L’engorgement du réseau de la santé influe sur le bien-être des bébés naissants, suggère une nouvelle étude. D’après celle-ci, plus les unités de soins intensifs néonatals sont remplies, plus les risques de complications graves chez les grands prématurés sont élevés.

« Par exemple, lorsque le taux d’occupation des lits se situe à 50 % de la capacité de l’unité, le pourcentage de complications graves est de 30 %. Ce pourcentage grimpe à 40 % lorsque 80 % des lits sont occupés, et à 50 % lorsque l’unité est à 110 % de la capacité », affirme en ce sens le professeure titulaire à la faculté de médecine de l’Université Laval et chercheur au Centre de recherche du CHU de Québec, Bruno Piedbœuf.

Dans les derniers mois, son groupe, mené par le néonatologiste et épidémiologiste à la faculté de médecine de l’Université McGill Marc Beltempo, a analysé les cas de « 1870 enfants nés entre la 23semaine et la 32semaine de grossesse ». Ces nouveau-nés sont essentiellement des « grands prématurés » ou « très grands prématurés », selon les normes de l’Organisation mondiale de la santé (OMS).

Les sujets étudiés devaient par ailleurs avoir été admis dans une unité de soins intensifs néonatals québécoise. Résultat : des 1870 bébés, « 823 ont eu des complications sérieuses, dont 153 décès », lit-on dans l’étude dirigée par M. Piedbœuf. « Les principales pathologies rapportées touchaient les poumons, le système nerveux, le système digestif et les yeux », y indique-t-on.

45 % de risques à pleine capacité

Ultimement, le risque de complications graves atteint 45 % chez les grands prématurés lorsque tous les lits d’une unité sont occupés. D’ailleurs, ce risque de complications graves augmenterait surtout « pendant le premier quart de travail et pendant les 24 premières heures qui suivent l’admission de l’enfant ». L’étude pourrait donc bien « refléter un manque de ressources pendant les périodes de pointe », selon le professeur.

Mais tout n’est pas noir pour autant. « Il y a eu beaucoup d’amélioration sur le plan technique » dans les dernières années, affirme M. Piedbœuf, en soulignant que le taux de survie des enfants prématurés naissant après la 28semaine est aujourd’hui de 95 %, un progrès marqué par rapport aux dernières décennies.

Néanmoins, ajoute le médecin, il demeure que l’étude démontre qu’« il y a encore du travail à faire du côté de l’organisation du travail pour assurer de meilleurs soins aux grands prématurés » au Québec.

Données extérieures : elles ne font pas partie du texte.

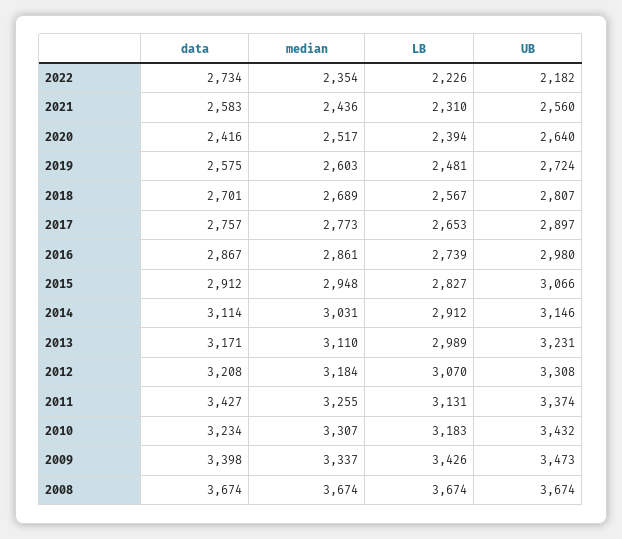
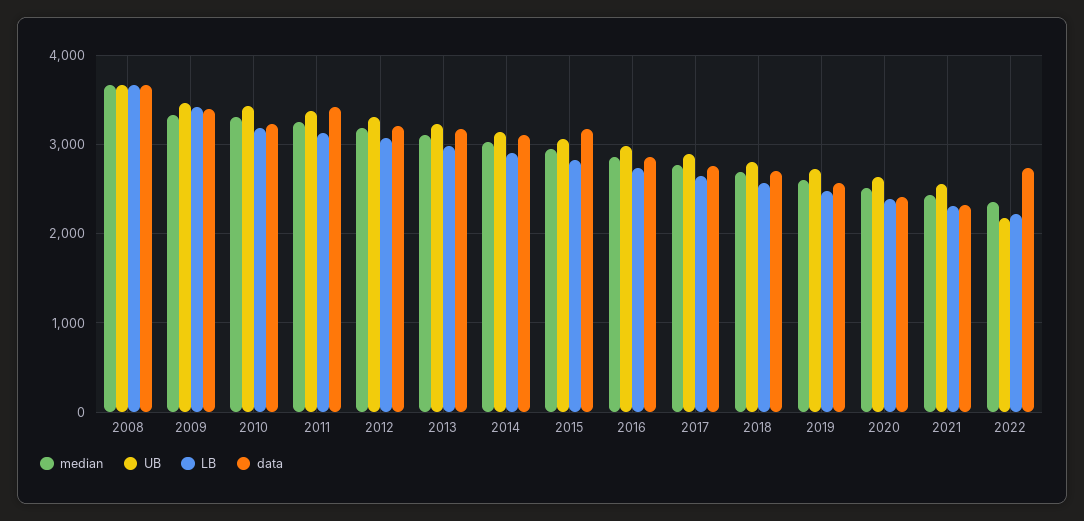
data, 2021: 2583 -> 2300
data, 2015: 2912 -> 3200

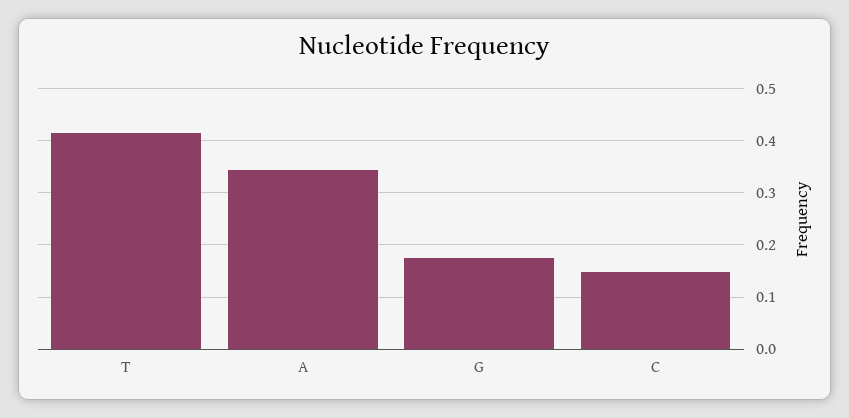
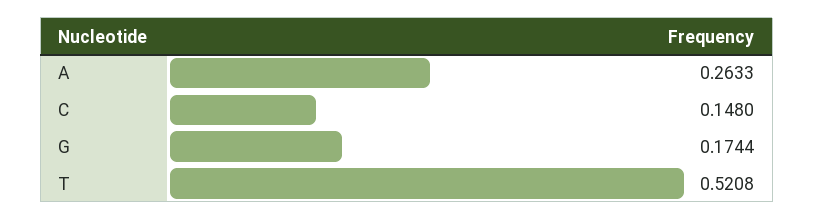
T: 0.42 -> 0.5208
A: 0.34 -> 0.2633

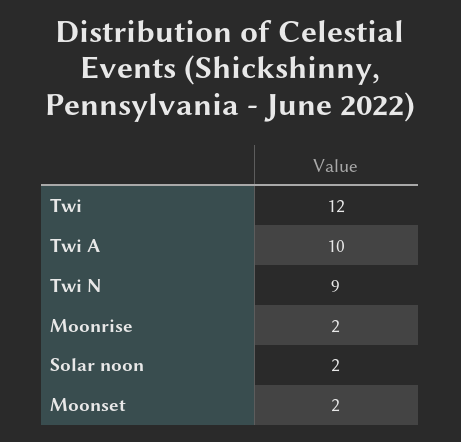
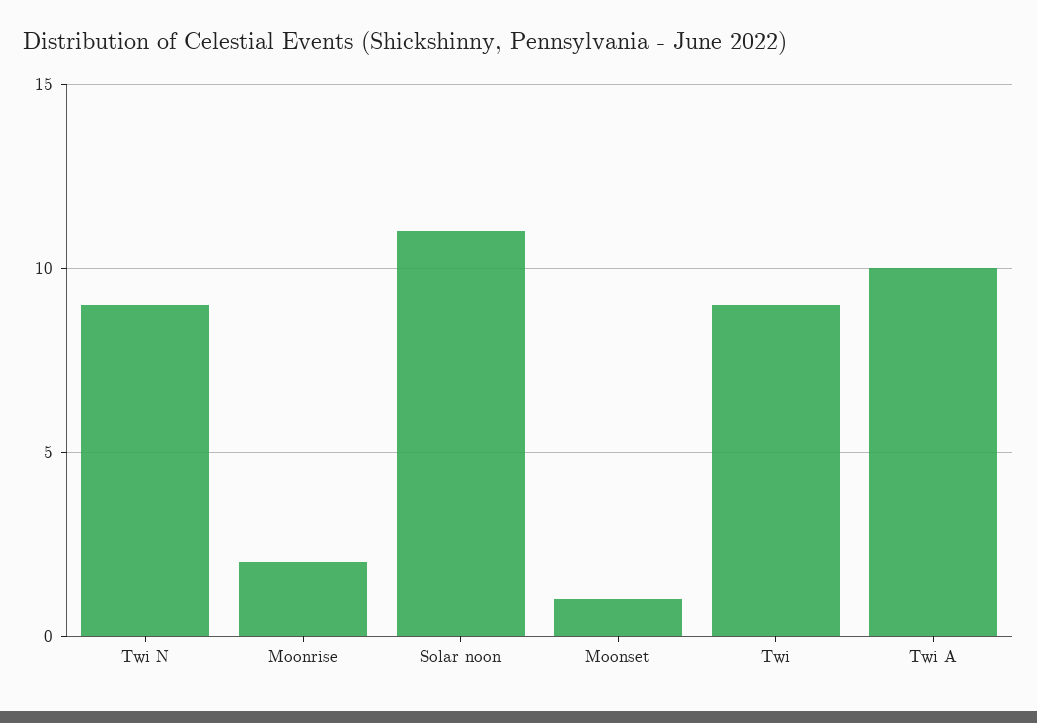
Twi: 12 -> 9
Solar noon: 2 -> 11
Moonset: 2 -> 1

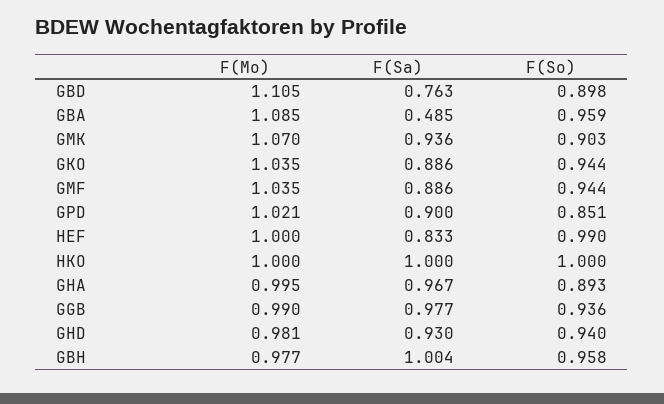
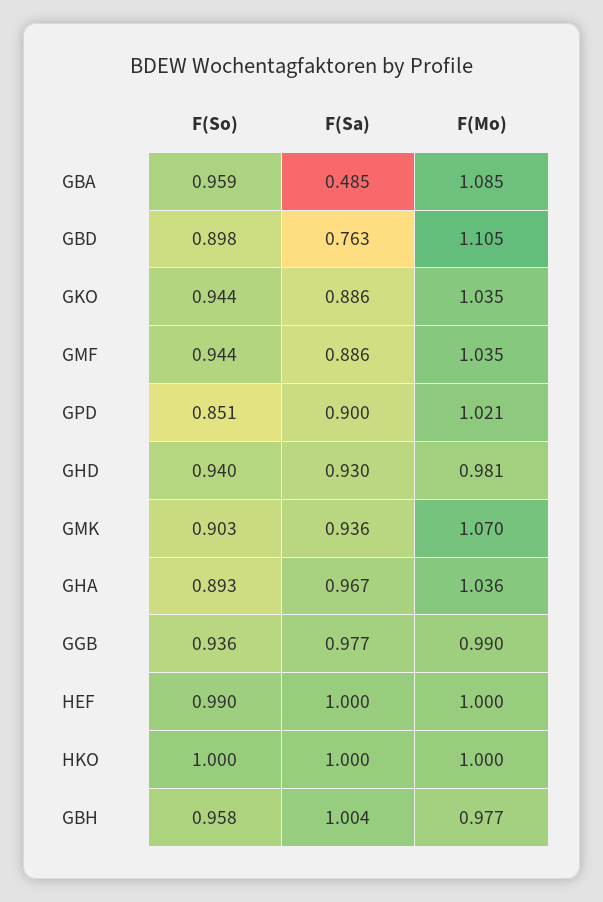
F(Sa), HEF: 0.833 -> 1
F(Mo), GHA: 0.995 -> 1.036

Notons que l’étude en question a été rendue publique mardi dans la revue scientifique internationale Archives of Disease in Childhood : Fetal & Neonatal.

« Les grands prématurés ont une santé fragile et il faut continuellement veiller sur eux. Le temps de réaction du personnel soignant est crucial. Idéalement, il faudrait avoir un ratio d’une infirmière ou d’un infirmier par enfant pour assurer des soins optimaux », affirme également M. Piedbœuf, dont les conclusions devraient être transmises aux autorités.

En septembre 2021, La Presse avait rapporté que la « hausse marquée » du nombre de naissances, combinée au manque de personnel, pousse à cran les unités de soins en néonatalogie, au point d’obliger des femmes de bébés prématurés à accoucher à des centaines de kilomètres de chez elles. L’organisme Préma-Québec, qui a pour mission d’améliorer la qualité de vie des enfants prématurés, réclame une sorte de statut juridique pour les bébés prématurés, qui leur reconnaîtrait le droit d’être soignés plus près de chez eux.